> **Excerpted text**
§ §
From Brown University Robotics

Revision as of 03:52, 10 August 2010

Introduction

Reinforcement learning (RL) is a sub-area of machine learning concerned with how an agent should select actions given its environment and often cites robotics as a potential application area. While some researchers have bridged the gap and used RL algorithms in robot applications, most RL experiments happen in simulation and are never ported over to the robotics due to the difficulty of programming and maintaining a robot. Additionally individuals in the RL community use their own software frameworks for evaluating and creating learning techniques. RL-Glue is a standard interface that allows RL researchers to share agent, environments and experiment programs together. Robotics has suffered from similar problems where labs have primarily created their own infrastructure and evaluation across different techniques has become difficult if not impossible. ROS is a large sophisticated research tool that is currently be used by many roboticists world-wide.

We introduce rosglue, framework that allows robots running ROS to be environments for RL-Glue agents. Our hope is that this may lead to increased communication between the fields and open further collaborations.
§ §
> **Your goal**
According to the rosglue introduction, what does rosglue let robots running ROS do? The data after this text isn't needed.

> **Information shown**
§ §
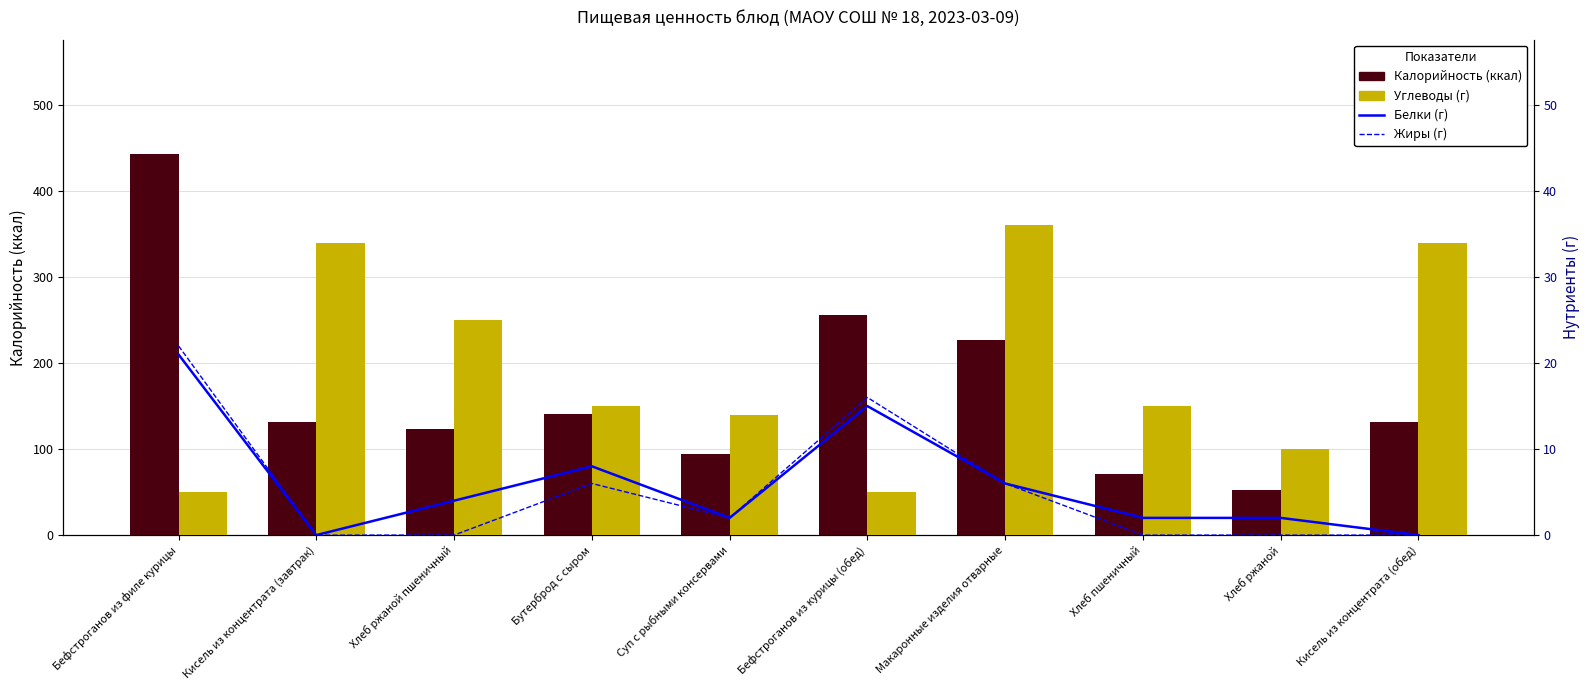

How many data points in Белки (г) are less than 4?

5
§ §
> **Finished exercise**
It lets them be environments for RL-Glue agents.